The present invention is generally directed to a method of evaluating the chemosensitivity of a tumor to an anti-tumor agent in vivo. The method comprises generally of extracting a portion of a tumor from a human host and inserting it into a non-human host subject such as a nude immunodeficient mouse. The implanted tumor is permitted to grow to a minumum preseslected size to form a test tumor. Once the tumor reaches the prerequisite size, an amount of an anti-tumor agent is administered to the non-human host subject sufficient to determine whether the anti-tumor agent is effective in treating the test tumor. The test tumor is then examined to determine the anti-tumor activity of the anti-tumor agent. The present invention is also directed to a method of treating a patient suffering from the presence of a tumor is also contemplated.
In particular, one aspect of the present invention is directed to a method of evaluating the chemosensitivity of a tumor to an anti-tumor agent in vivo, comprising:
a) extracting a portion of a tumor from a human host;
b) inserting the portion of the tumor into a first non-human host subject;
c) growing the tumor portion in the first non-human host subject to a minimum preselected size to form a test tumor;
d) administering an amount of an anti-tumor agent into the first non-human host subject sufficient to determine whether the anti-tumor agent is effective in treating the test tumor; and
e) assessing the anti-tumor activity of the anti-tumor agent on the test tumor.
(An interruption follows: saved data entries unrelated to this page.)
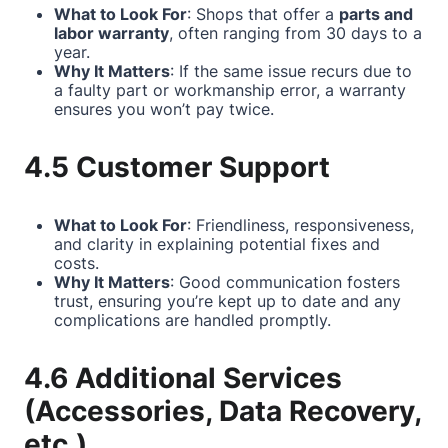
What to Look For
: Shops that offer a
parts and
labor warranty
, often ranging from 30 days to a
year.
Why It Matters
: If the same issue recurs due to
a faulty part or workmanship error, a warranty
ensures you won’t pay twice.
4.5 Customer Support
What to Look For
: Friendliness, responsiveness,
and clarity in explaining potential fixes and
costs.
Why It Matters
: Good communication fosters
trust, ensuring you’re kept up to date and any
complications are handled promptly.
4.6 Additional Services
(Accessories, Data Recovery,
etc.)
Another aspect of the present invention is directed to a method of treating a patient suffering from the presence of a tumor, comprising:
a) extracting at least one portion of the tumor from the patient;
b) inserting the portion of the tumor into a first non-human host subject;
c) growing the tumor portion in the first non-human host subject to a preselected minimum size to form a test tumor;
d) administering an amount of an anti-tumor agent into the first non-human host subject sufficient to determine whether the anti-tumor agent is effective in treating the test tumor;
e) assessing the anti-tumor activity of the anti-tumor agent; and, if positive
f) administering an effective amount of the anti-tumor agent to said patient.